Why a text defect is still worth a measurement. Because the code is unreleased, the text is the only specification anyone has. A reader reimplementing §2.3.2 as written — the obvious thing to do with a numerical methods paper — builds a network whose hidden layers are linear, and will attribute the resulting performance to SIREN. The paper’s own conclusion, that SIREN underperforms in multi-fidelity settings, is precisely the belief that such a reimplementation would appear to confirm. That is the trap worth marking: not a wrong result, but a specification that manufactures agreement with a conclusion for the wrong reason.
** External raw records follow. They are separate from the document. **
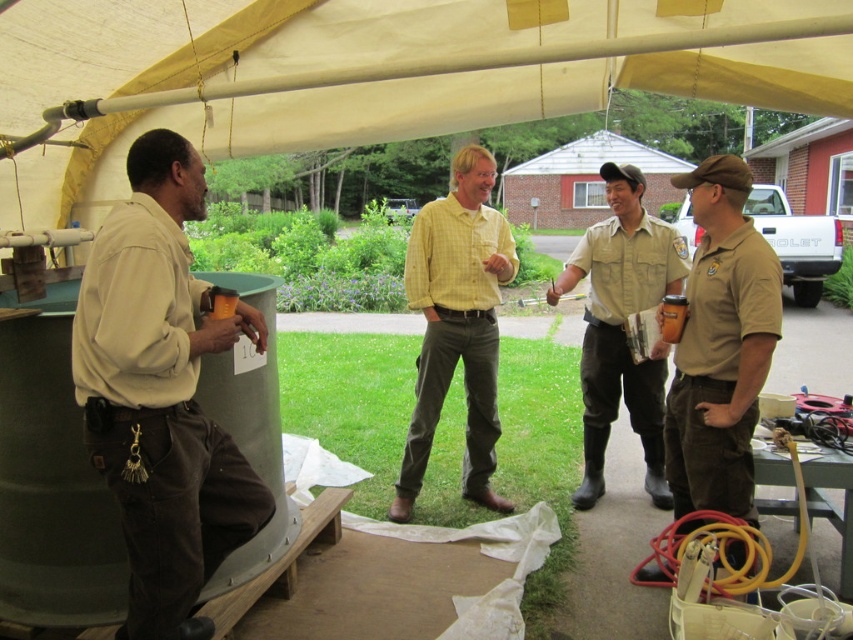
Can you confirm if matte khaki uniform at right is shorter than yellow checkered shirt at center?

Yes, matte khaki uniform at right is shorter than yellow checkered shirt at center.

Based on the photo, between matte khaki uniform at right and yellow checkered shirt at center, which one has more height?

With more height is yellow checkered shirt at center.

Does point (730, 401) lie in front of point (439, 360)?

That is True.

The height and width of the screenshot is (640, 853). Find the location of `matte khaki uniform at right`. matte khaki uniform at right is located at coordinates (720, 346).

Between matte khaki uniform at right and khaki uniform at center, which one has less height?

matte khaki uniform at right is shorter.

Does matte khaki uniform at right come behind khaki uniform at center?

No.

Which is in front, point (701, 170) or point (616, 413)?

Point (701, 170) is more forward.

Identify the location of matte khaki uniform at right. (720, 346).

Between matte khaki shirt at left and matte khaki uniform at right, which one has less height?

matte khaki shirt at left is shorter.

In the scene shown: Is matte khaki shirt at left bigger than matte khaki uniform at right?

Yes, matte khaki shirt at left is bigger than matte khaki uniform at right.

Find the location of a particular element. The image size is (853, 640). matte khaki shirt at left is located at coordinates (161, 394).

This screenshot has width=853, height=640. I want to click on matte khaki shirt at left, so click(161, 394).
The adjacent observation I will not push on. The paper reports that \(\omega_0 \in \{5,10,20\}\) produced “no meaningful difference in predictive performance”, which is surprising given that \(\omega_0\) is the canonical frequency knob in the SIREN literature, and a degenerate network would be insensitive to it — \(\omega_0\) reaching only the first layer. But the data here cannot distinguish that explanation from an ordinary null result on smooth low-dimensional targets, and the correlation is the kind of thing that looks like evidence only after you have already decided. It is a question, not a finding.
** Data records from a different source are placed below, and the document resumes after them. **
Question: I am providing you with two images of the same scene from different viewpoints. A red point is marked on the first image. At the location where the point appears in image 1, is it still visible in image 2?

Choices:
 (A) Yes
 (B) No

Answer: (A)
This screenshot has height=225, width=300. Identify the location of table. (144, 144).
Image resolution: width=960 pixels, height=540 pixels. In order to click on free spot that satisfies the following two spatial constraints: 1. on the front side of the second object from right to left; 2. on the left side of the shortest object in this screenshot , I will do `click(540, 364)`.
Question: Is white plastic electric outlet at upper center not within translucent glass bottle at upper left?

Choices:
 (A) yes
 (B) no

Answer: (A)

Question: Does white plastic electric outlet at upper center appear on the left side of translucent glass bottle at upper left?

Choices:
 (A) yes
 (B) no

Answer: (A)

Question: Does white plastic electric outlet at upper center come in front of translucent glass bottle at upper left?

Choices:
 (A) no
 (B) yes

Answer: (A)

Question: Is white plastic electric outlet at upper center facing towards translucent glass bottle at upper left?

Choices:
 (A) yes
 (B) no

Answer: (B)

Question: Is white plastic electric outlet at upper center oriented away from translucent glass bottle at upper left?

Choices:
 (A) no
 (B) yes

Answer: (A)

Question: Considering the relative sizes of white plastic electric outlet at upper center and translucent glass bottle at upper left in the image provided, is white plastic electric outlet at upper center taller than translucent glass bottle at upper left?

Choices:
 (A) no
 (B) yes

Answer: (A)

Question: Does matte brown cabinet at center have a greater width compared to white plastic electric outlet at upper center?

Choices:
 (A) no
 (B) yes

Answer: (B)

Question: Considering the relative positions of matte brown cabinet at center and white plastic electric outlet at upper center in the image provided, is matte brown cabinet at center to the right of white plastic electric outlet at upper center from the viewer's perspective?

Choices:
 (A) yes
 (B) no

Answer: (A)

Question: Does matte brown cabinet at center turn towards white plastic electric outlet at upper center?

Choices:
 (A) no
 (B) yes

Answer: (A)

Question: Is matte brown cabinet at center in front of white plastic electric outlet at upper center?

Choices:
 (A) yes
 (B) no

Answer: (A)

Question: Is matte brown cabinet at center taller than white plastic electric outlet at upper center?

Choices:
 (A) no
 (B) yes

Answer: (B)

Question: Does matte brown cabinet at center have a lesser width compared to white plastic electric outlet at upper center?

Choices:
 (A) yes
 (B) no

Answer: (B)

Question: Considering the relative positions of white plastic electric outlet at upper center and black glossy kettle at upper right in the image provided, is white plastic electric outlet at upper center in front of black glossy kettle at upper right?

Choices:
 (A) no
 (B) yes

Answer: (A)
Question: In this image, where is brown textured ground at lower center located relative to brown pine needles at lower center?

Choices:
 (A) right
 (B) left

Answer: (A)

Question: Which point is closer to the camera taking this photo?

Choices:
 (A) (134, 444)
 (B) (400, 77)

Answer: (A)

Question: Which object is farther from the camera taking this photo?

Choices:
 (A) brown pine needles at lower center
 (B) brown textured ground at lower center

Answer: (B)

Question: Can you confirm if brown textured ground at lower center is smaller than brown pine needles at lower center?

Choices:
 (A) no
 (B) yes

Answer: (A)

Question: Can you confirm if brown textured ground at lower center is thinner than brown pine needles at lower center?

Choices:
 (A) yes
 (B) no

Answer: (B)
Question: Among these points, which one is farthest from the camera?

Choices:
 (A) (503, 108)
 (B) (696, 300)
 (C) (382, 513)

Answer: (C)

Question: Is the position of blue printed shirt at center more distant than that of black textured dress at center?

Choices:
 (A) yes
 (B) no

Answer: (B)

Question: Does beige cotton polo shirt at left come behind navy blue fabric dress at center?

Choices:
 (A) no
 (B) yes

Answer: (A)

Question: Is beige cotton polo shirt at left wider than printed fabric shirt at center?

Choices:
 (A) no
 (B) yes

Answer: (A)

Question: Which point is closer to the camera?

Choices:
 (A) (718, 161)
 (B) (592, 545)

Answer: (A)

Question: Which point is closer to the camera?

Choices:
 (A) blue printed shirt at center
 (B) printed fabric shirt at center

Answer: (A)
Limits. One architecture (\(3\times16\)), one input domain, initialization only. Nothing here measures accuracy, and the step from “the hidden stack is linear” to “the fit is worse” is not free: a linear hidden stack has fewer effective degrees of freedom, which in the data-scarce regime these emulators inhabit — 8 to 32 high-fidelity samples — could as easily help as hurt.
Conclusion
A SIREN’s initialization and its activation are two halves of one scaling argument, and the two published conventions differ only in which half carries the \(\omega_0\). Take the initializer from one and the activation from the other and the halves stop cancelling: hidden pre-activations land at \(0.036\) instead of \(1\), the sines go linear, and the error compounds by a further factor of \(\omega_0\) per layer until the network is a Fourier layer with a linear tail. That is what the specification in Villatoro et al. §2.3.2 describes, and the number has not been reported before, in a paper that rests a conclusion on initialization sensitivity while never measuring it.
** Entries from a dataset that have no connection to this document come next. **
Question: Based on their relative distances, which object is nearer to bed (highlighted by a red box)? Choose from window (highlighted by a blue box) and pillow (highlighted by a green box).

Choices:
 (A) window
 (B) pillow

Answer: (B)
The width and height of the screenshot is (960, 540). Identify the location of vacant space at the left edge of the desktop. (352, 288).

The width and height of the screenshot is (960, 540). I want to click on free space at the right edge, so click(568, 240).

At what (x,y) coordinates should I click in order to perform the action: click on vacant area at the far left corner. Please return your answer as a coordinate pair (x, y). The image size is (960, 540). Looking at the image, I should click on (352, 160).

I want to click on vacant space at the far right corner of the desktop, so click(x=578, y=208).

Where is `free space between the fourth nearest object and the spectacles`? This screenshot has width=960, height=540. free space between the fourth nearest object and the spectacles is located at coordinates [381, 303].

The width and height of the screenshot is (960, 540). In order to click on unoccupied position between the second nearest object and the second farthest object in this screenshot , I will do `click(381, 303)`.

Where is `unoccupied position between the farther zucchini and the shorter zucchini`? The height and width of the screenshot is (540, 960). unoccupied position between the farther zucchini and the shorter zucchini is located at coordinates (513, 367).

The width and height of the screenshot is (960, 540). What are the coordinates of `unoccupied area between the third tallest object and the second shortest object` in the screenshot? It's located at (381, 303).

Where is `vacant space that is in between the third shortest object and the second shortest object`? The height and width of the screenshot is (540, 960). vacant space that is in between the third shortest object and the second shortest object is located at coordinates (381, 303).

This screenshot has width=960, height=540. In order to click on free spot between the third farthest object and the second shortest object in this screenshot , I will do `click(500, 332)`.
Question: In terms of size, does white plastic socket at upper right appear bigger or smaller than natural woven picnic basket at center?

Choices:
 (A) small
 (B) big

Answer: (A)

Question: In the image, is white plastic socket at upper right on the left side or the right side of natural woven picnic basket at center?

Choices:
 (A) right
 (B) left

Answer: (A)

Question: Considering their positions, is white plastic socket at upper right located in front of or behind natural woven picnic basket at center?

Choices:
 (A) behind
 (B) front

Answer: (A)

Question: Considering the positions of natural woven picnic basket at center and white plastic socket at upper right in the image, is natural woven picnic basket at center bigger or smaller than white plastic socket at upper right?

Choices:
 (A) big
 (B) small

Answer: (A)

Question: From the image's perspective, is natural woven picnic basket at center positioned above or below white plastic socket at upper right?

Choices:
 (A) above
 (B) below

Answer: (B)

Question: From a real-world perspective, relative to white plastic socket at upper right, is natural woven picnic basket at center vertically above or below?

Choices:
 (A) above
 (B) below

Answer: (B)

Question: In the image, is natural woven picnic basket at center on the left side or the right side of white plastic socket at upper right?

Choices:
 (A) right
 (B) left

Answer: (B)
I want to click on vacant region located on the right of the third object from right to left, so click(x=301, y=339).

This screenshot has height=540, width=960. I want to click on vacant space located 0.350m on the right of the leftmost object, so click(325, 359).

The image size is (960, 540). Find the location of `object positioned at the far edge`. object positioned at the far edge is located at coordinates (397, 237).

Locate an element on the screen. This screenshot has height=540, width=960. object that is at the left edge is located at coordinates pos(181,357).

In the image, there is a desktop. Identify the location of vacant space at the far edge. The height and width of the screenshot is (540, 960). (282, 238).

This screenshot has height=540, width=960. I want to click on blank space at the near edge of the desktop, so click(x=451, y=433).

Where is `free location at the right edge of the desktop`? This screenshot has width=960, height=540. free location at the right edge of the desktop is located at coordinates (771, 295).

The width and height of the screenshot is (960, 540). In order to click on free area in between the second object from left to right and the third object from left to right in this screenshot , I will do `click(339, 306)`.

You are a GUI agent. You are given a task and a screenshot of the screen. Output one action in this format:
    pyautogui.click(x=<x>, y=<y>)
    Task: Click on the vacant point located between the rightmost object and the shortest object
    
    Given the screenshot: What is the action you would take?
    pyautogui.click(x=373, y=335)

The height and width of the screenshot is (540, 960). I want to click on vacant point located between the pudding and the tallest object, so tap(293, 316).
What changed: a specification that reads like a minor notational variant is a different network, and the difference is now measured rather than asserted.
The next experiment is the one this cannot reach. Does the degeneracy cost accuracy, in the multi-fidelity setting and at the sample sizes these emulators actually face? A preliminary training pilot run here at fixed learning rate suggested it might not — that the linear hidden stack can outperform an intact SIREN at \(\omega_0 = 30\) with 8 to 32 samples, where a genuinely high-frequency network overfits — but that pilot lacks the per-configuration learning-rate tuning the paper performs with Hyperopt, and a network that fails to train is indistinguishable from a network that overfits when the learning rate is held fixed. So it is reported as a question and not a result. Answering it needs the tuning, the multi-fidelity architecture, and ideally the authors’ repository when it lands.